Just a few days ago, my wife and I learned about a distant relative who has just been diagnosed with a rare form of cancer. Of course, his close-knit family vowed to help him fight it. But the sad truth is that it is he alone who will have to go through this excruciating ordeal. No one will be able take his place and suffer the physical, mental and emotional agony and pain of someone afflicted with cancer.
As the self-publishing author and life coach Cara Alwill Leyba says: “No one is coming to save you. You must love yourself so fiercely and fully that you have no choice but to be strong for yourself.”
There’s this line in a movie I watched some time ago: “We are in the same storm, but we’re not in the same boat.”
Now in our 60s or 70s, each of us is piloting a boat that is leaking. We find ourselves facing a perfect storm of ailments, diseases and health problems that are common to people in our age bracket. Heart disease. Kidney problem. Arthritis. Diabetes. Dementia. Cancer. There’s no escape from this dreaded checklist. As one colleague puts it: Singilan na (It’s payback time).
How each of us will fare in this developing storm depends on the kind of boat we had built for ourselves in our previous years.
We can commiserate with each other, but the truth is each of us is an island, alone in his pain or struggle, for the breaking down process of the aged body is not exactly the same for everyone. It now all depends who is at the helm, the one steering the boat.
One cautionary tale is about a former officemate named J. He was already warned about his elevated vital signs, but he arrogantly scoffed at them. He still kept on smoking heavily. When well-meaning friends called him out, he said his elevated blood pressure levels were normal for him.
Then I learned he suffered a stroke. Half paralyzed, he can no longer drive, which makes it all the more agonizing for him since the love of his life are his two cars which, he used to tell us flippantly, he cares more about than his wife.
The same thing happened to P., an event producer, although more tragic. A heavy smoker and drinker, separated from his legal wife, he had another family. His skillful juggling of so many affairs finally came crashing down when he fell unconscious while directing an event and was rushed to the ER. Dead on arrival.
These are two “captains” of their own boats, who stubbornly headed towards dangerous waters, ignoring the warning signs, or the hollering voices of concerned people in nearby boats.
How do we keep our individual leaking boats afloat a little longer?
The only way is to lighten and unload the stuff we don’t need to carry anymore. Time to throw away unwanted baggage: resentments, simmering hatreds, emotional wounds without closures, neglected obligations, and so on.
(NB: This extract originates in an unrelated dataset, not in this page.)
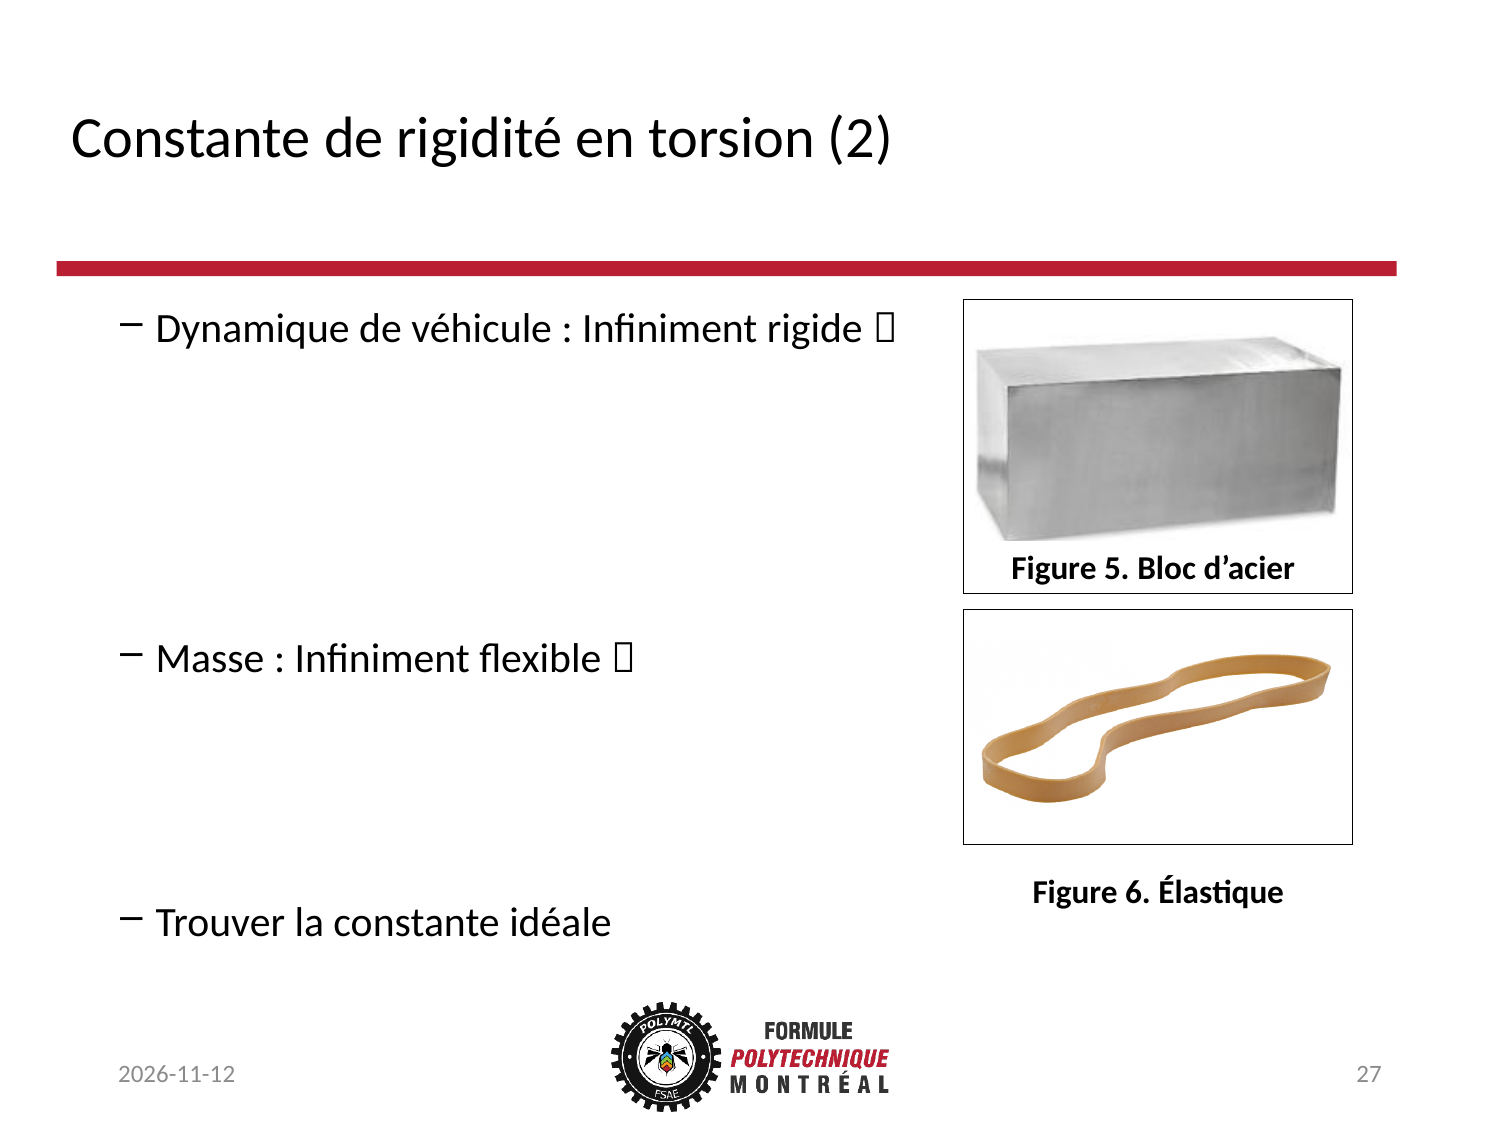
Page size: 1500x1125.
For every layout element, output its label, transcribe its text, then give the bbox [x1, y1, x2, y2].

What we need is quality time for ourselves now. Consider unloading so-called friends who have been hitching a ride on our respective boats for years. To be able to do that, “you have to excuse yourself from the presence of shallow and callow minded individuals,” as suggested by author and poet Michael Bassey Johnson. The great African-American educator Booker T. Washington agrees: “It is better to be alone than in bad company.”
How about our “psychological boats?” Now that we cannot go out as much as before because of an aching back, arthritic knees, failing eyesight or poor hearing, we don’t have a choice but to go in—into ourselves. Are we comfortable hanging out alone with ourselves? How’s our relationship with our family? Do we have that serenity, that peace of mind?
As the aging captain of your own boat, you need to be more self-dependent and self-trusting. You must focus on taking care of yourself instead of depending on others. Be your own helper.
Find the light inside of you. All of us have a light inside of ourselves. Our duty is to find it. Listen to the voice inside of you. Trust your intuition.
The time has come to bring to fore those boats we’ve failed to put out to sea. With the time you are still given, perhaps, you can steer your boat in the direction of your past dream or desire. You don’t need permission from anyone to live fearlessly and start living your dream.
Stop calling on others to give you a big contract or big project. Instead of waiting, create your own opportunities. Develop content for your own digital channel, write a blog, or a movie script, start a journal, do contemplative photography and share it online, write songs, paint landscapes, portraits or still lifes. How about upcycling old stuff? Give gardening a try. Why not be creative in the kitchen and put a new twist to old traditional recipes?
Shirley MacLaine, the famous actress and a spiritual seeker, said: “In the end we all know that our best friend is ourselves. We are born alone and we die alone. That’s the journey.”
At the same time, look around. Not everyone has a boat. Make sure to throw a life buoy to others when you can. While it’s true we are in separate boats, we need to stay connected to our basic humanity through our sense of compassion and empathy. When you do, you will not only become a better captain of your own life but also some others will follow.
One man. One boat. In the middle of the sea. That’s the image I have in my mind about “The Old Man and the Sea,” one of Hemingway’s most enduring works, which was made into a classic film, featuring Spencer Tracy. Its simple message is that in our aloneness, each of us must battle through struggles in life with perseverance and dignity.
We are sailing in different directions, with varying degrees of struggle. Some harder than others. I pray that all of us will go through this storm in the best way we can, our own way… “to reach our safe haven in heaven.”